◆ Aim of the exercise:
Count the lines in the listing below that contain the string "Para", and report only that number.

─── Task material ───

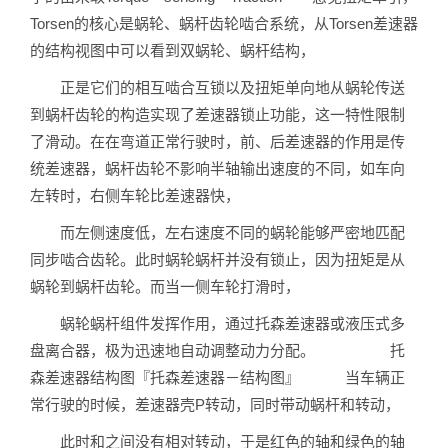
Torsen的核心是蜗轮、蜗杆齿轮啮合系统，从Torsen差速器
的结构视图中可以看到双蜗轮、蜗杆结构，
正是它们的相互啮合互锁以及扭矩单向地从蜗轮传送
到蜗杆齿轮的构造实现了差速器锁止功能，这一特性限制
了滑动。在在弯道正常行驶时，前、后差速器的作用是传
统差速器，蜗杆齿轮不影响半轴输出速度的不同，如车向
左转时，右侧车轮比差速器快，
而左侧速度低，左右速度不同的蜗轮能够严密地匹配
同步啮合齿轮。此时蜗轮蜗杆并没有锁止，因为扭矩是从
蜗轮到蜗杆齿轮。而当一侧车轮打滑时，
蜗轮蜗杆组件发挥作用，通过托森差速器或液压式多
盘离合器，极为迅速地自动调整动力分配。 托
森差速器结构图『托森差速器－结构图』 当车辆正
常行驶的时候，差速器壳P转动，同时带动蜗杆和转动，
此时和之间没有相对转动，于是红色的轴和绿色的轴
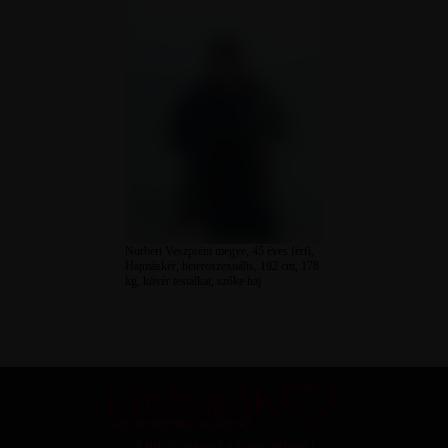
Norbert Veszprém megye, 45 éves férfi,
Hajmáskér, heteroszexuális, 192 cm, 178
kg, kövér testalkat, szőke haj
SZEXPARTNER KERESŐ
Add át magad a vágyaidnak!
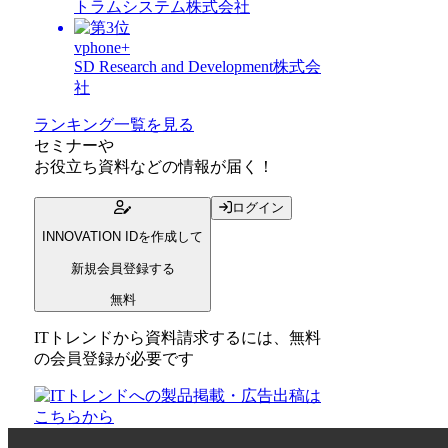
トラムシステム株式会社
vphone+
SD Research and Development株式会
社
ランキング一覧を見る
セミナー
や
お役立ち資料
などの情報が届く！
ログイン
INNOVATION IDを作成して
新規会員登録する
無料
ITトレンドから資料請求するには、無料
の会員登録が必要です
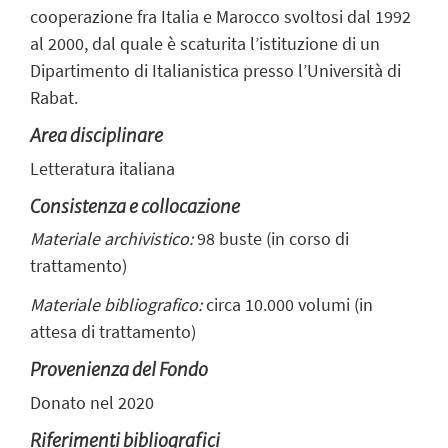
cooperazione fra Italia e Marocco svoltosi dal 1992
al 2000, dal quale è scaturita l’istituzione di un
Dipartimento di Italianistica presso l’Università di
Rabat.
Area disciplinare
Letteratura italiana
Consistenza e collocazione
Materiale archivistico:
98 buste (in corso di
trattamento)
Materiale bibliografico:
circa 10.000 volumi (in
attesa di trattamento)
Provenienza del Fondo
Donato nel 2020
Riferimenti bibliografici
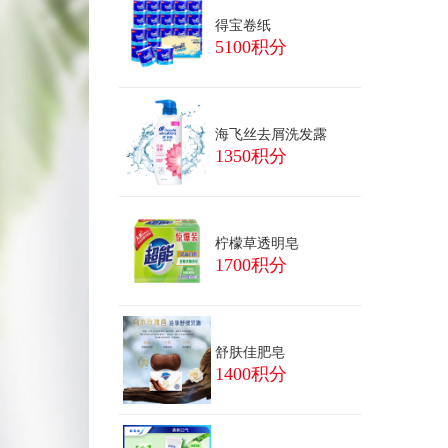
得宝卷纸
5100积分
海飞丝去屑洗发露
1350积分
柠檬草透明皂
1700积分
舒肤佳肥皂
1400积分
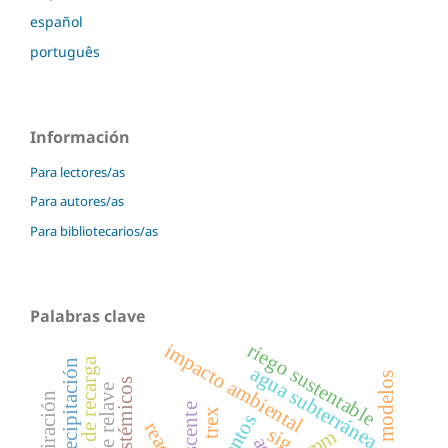
español
português
Información
Para lectores/as
Para autores/as
Para bibliotecarios/as
Palabras clave
riego sustentable
impacto ambiental
mapa de recarga
precipitación
agua subterránea
modelos
trex
sig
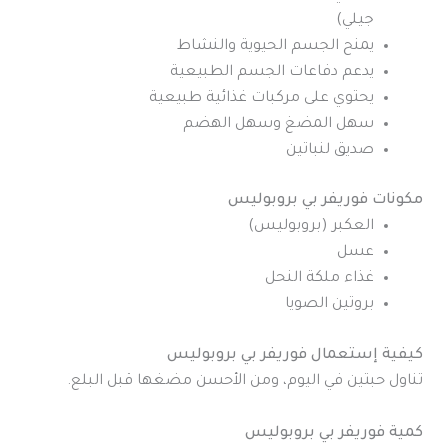
جيلي)
يمنح الجسم الحيوية والنشاط
يدعم دفاعات الجسم الطبيعية
يحتوي على مركبات غذائية طبيعية
سهل المضغ وسهل الهضم
صديق لنباتين
مكونات فوريفر بي بروبوليس
العكبر (بروبوليس)
عسل
غذاء ملكة النحل
بروتين الصويا
كيفية إستعمال فوريفر بي بروبوليس
تناول حبتين في اليوم، ومن الأحسن مضغها قبل البلع.
كمية فوريفر بي بروبوليس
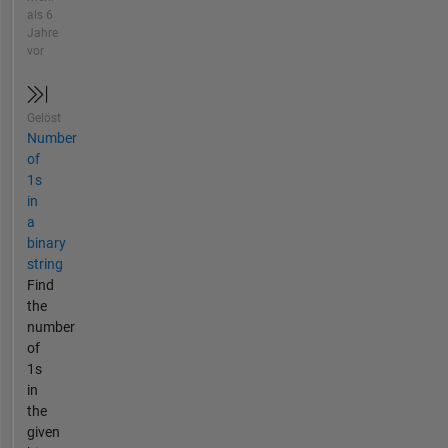
als 6
Jahre
vor
Gelöst
Number
of
1s
in
a
binary
string
Find
the
number
of
1s
in
the
given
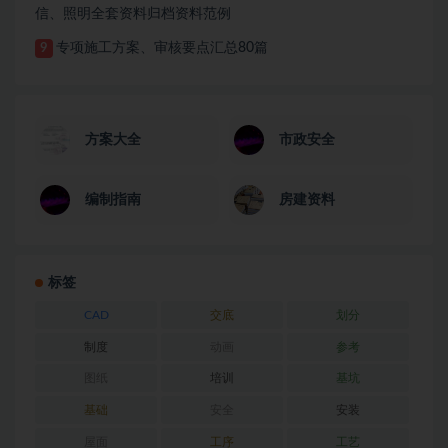
信、照明全套资料归档资料范例
专项施工方案、审核要点汇总80篇
9
方案大全
市政安全
编制指南
房建资料
标签
CAD
交底
划分
制度
动画
参考
图纸
培训
基坑
基础
安全
安装
屋面
工序
工艺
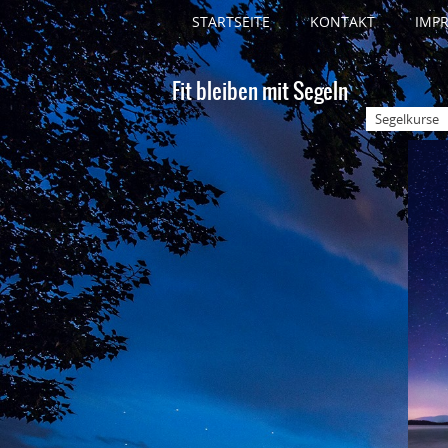
STARTSEITE
KONTAKT
IMP
Fit bleiben mit Segeln
Segelkurse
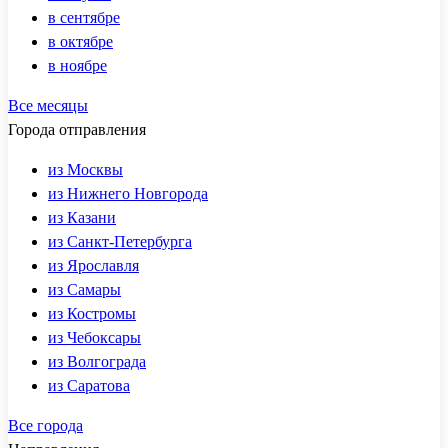
в сентябре
в октябре
в ноябре
Все месяцы
Города отправления
из Москвы
из Нижнего Новгорода
из Казани
из Санкт-Петербурга
из Ярославля
из Самары
из Костромы
из Чебоксары
из Волгограда
из Саратова
Все города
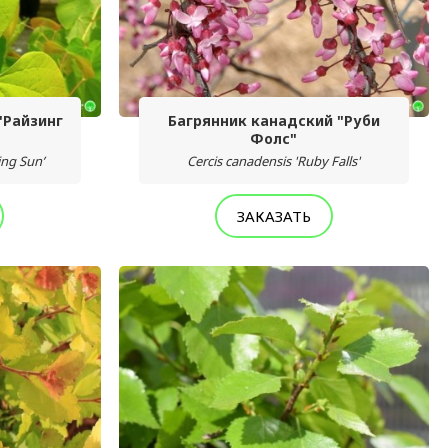
"Райзинг
Багрянник канадский "Руби
Фолс"
ing Sun’
Cercis canadensis 'Ruby Falls'
ЗАКАЗАТЬ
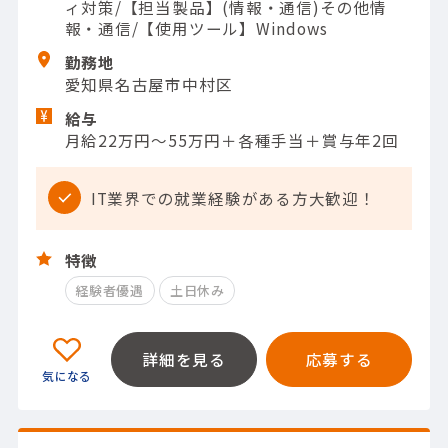
ィ対策/【担当製品】(情報・通信)その他情
報・通信/【使用ツール】Windows
勤務地
愛知県名古屋市中村区
給与
月給22万円～55万円＋各種手当＋賞与年2回
IT業界での就業経験がある方大歓迎！
特徴
経験者優遇
土日休み
詳細を見る
応募する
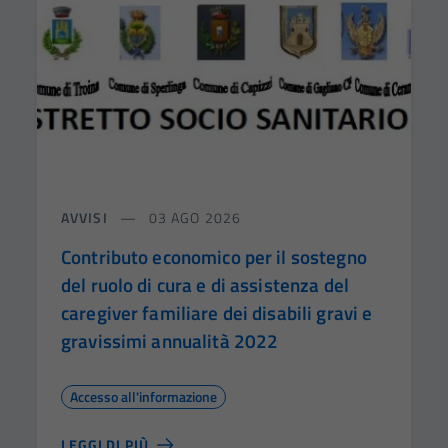
AVVISI
03 AGO 2026
Contributo economico per il sostegno
del ruolo di cura e di assistenza del
caregiver familiare dei disabili gravi e
gravissimi annualità 2022
Accesso all'informazione
LEGGI DI PIÙ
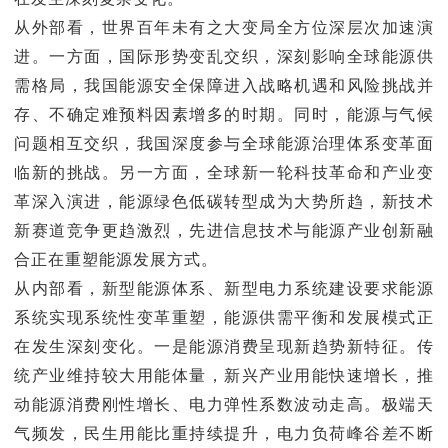
从外部看，世界百年未有之大变局全方位深层次加速演
进。一方面，国际形势变乱交织，深刻影响全球能源供
需格局，我国能源安全保障进入战略机遇和风险挑战并
存、不确定难预料因素增多的时期。同时，能源与气候
问题相互交织，我国深度参与全球能源治理体系变革面
临新的挑战。另一方面，全球新一轮科技革命和产业变
革深入演进，能源绿色低碳转型成为大势所趋，新技术
新赛道竞争更趋激烈，先进信息技术与能源产业创新融
合正在重塑能源发展方式。
从内部看，新型能源体系、新型电力系统建设要求能源
系统实现系统性变革重塑，能源供需平衡和发展模式正
在发生深刻变化。一是能源消费呈现新趋势新特征。传
统产业维持较大用能体量，新兴产业用能快速增长，推
动能源消费刚性增长、电力弹性系数波动走高。极端天
气频发，民生用能比重持续提升，电力负荷峰谷差不断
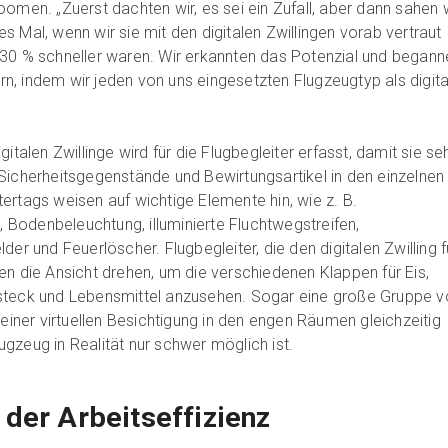
omen. „Zuerst dachten wir, es sei ein Zufall, aber dann sahen w
 Mal, wenn wir sie mit den digitalen Zwillingen vorab vertraut
30 % schneller waren. Wir erkannten das Potenzial und begann
, indem wir jeden von uns eingesetzten Flugzeugtyp als digita
gitalen Zwillinge wird für die Flugbegleiter erfasst, damit sie s
Sicherheitsgegenstände und Bewirtungsartikel in den einzelnen
ertags weisen auf wichtige Elemente hin, wie z. B.
Bodenbeleuchtung, illuminierte Fluchtwegstreifen,
der und Feuerlöscher. Flugbegleiter, die den digitalen Zwilling f
en die Ansicht drehen, um die verschiedenen Klappen für Eis,
steck und Lebensmittel anzusehen. Sogar eine große Gruppe v
 einer virtuellen Besichtigung in den engen Räumen gleichzeitig
gzeug in Realität nur schwer möglich ist.
der Arbeitseffizienz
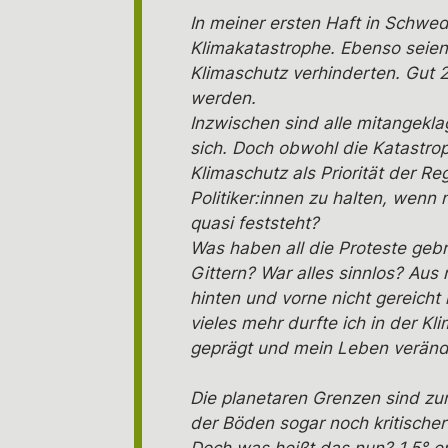
In meiner ersten Haft in Schwe
Klimakatastrophe. Ebenso seien
Klimaschutz verhinderten. Gut 2
werden.
Inzwischen sind alle mitangekla
sich. Doch obwohl die Katastro
Klimaschutz als Priorität der Re
Politiker:innen zu halten, wen
quasi feststeht?
Was haben all die Proteste gebrac
Gittern? War alles sinnlos? Aus 
hinten und vorne nicht gereich
vieles mehr durfte ich in der K
geprägt und mein Leben veränd
Die planetaren Grenzen sind zum
der Böden sogar noch kritischer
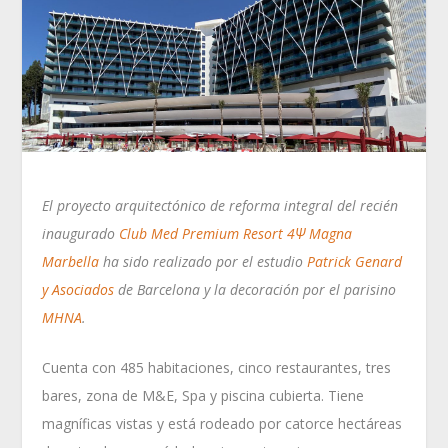
El proyecto arquitectónico de reforma integral del recién
inaugurado
Club Med Premium Resort 4Ψ Magna
Marbella
ha sido realizado por el estudio
Patrick Genard
y Asociados
de Barcelona y la decoración por el parisino
MHNA
.
Cuenta con 485 habitaciones, cinco restaurantes, tres
bares, zona de M&E, Spa y piscina cubierta. Tiene
magníficas vistas y está rodeado por catorce hectáreas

───

◆ Reply to the task:
3